- Requirement
The answer must consist of every line below containing "class".

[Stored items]
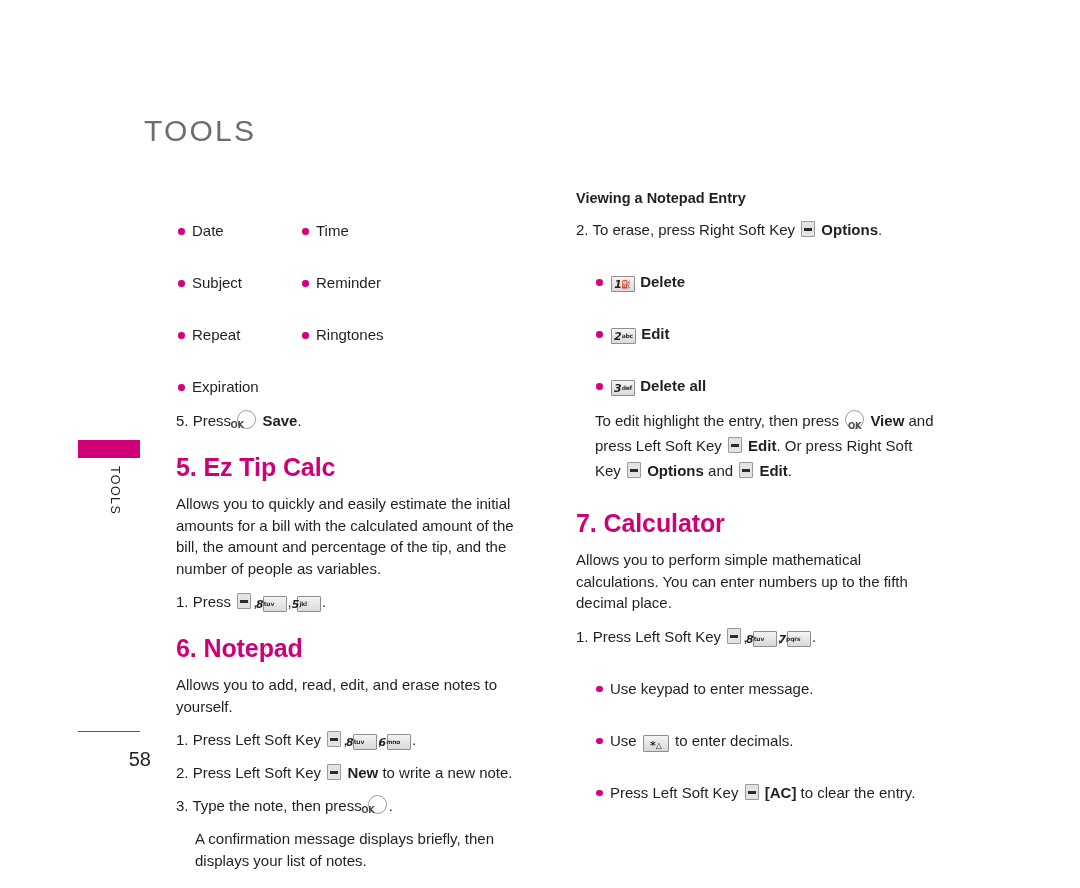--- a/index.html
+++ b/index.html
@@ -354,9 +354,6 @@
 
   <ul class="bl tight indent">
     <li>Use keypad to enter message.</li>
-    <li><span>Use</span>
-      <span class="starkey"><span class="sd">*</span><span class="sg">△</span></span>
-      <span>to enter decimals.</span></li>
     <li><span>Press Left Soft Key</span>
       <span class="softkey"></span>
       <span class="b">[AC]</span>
--
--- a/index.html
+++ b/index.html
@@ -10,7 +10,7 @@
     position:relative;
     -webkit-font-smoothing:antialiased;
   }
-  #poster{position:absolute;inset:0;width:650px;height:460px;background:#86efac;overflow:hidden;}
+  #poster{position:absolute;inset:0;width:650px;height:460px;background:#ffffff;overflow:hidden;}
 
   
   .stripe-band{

- Exercise solution
   <ul class="bl tight indent">
-      <span class="starkey"><span class="sd">*</span><span class="sg">△</span></span>
       <span class="softkey"></span>
       <span class="b">[AC]</span>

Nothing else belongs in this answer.